| PROMPT |
Leave out the pictures and print the rest of the entries exactly as they stand.
▬▬▬▬▬▬
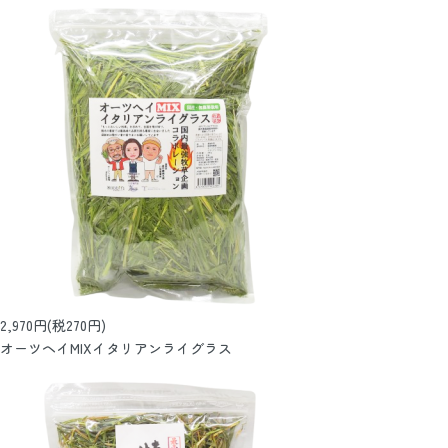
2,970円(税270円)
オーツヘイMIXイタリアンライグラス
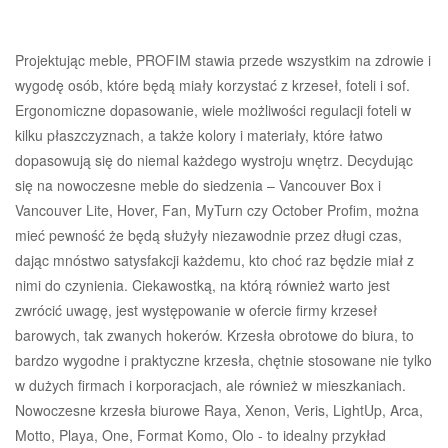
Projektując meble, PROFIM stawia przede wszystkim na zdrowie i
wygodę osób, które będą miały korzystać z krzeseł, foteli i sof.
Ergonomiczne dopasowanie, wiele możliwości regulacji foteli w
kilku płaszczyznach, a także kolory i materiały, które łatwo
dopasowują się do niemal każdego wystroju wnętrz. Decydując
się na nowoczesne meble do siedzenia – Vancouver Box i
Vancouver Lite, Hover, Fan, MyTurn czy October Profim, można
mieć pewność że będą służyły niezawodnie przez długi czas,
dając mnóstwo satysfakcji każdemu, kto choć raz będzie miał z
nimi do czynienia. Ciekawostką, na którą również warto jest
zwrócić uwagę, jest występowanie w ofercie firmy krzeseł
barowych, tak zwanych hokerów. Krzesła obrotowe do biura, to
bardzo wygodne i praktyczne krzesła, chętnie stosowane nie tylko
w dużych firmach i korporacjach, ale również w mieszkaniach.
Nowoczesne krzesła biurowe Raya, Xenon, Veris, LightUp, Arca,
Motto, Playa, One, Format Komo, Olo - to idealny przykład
▬▬▬▬▬▬
| FINISHED TASK |
2,970円(税270円)
オーツヘイMIXイタリアンライグラス
Projektując meble, PROFIM stawia przede wszystkim na zdrowie i
wygodę osób, które będą miały korzystać z krzeseł, foteli i sof.
Ergonomiczne dopasowanie, wiele możliwości regulacji foteli w
kilku płaszczyznach, a także kolory i materiały, które łatwo
dopasowują się do niemal każdego wystroju wnętrz. Decydując
się na nowoczesne meble do siedzenia – Vancouver Box i
Vancouver Lite, Hover, Fan, MyTurn czy October Profim, można
mieć pewność że będą służyły niezawodnie przez długi czas,
dając mnóstwo satysfakcji każdemu, kto choć raz będzie miał z
nimi do czynienia. Ciekawostką, na którą również warto jest
zwrócić uwagę, jest występowanie w ofercie firmy krzeseł
barowych, tak zwanych hokerów. Krzesła obrotowe do biura, to
bardzo wygodne i praktyczne krzesła, chętnie stosowane nie tylko
w dużych firmach i korporacjach, ale również w mieszkaniach.
Nowoczesne krzesła biurowe Raya, Xenon, Veris, LightUp, Arca,
Motto, Playa, One, Format Komo, Olo - to idealny przykład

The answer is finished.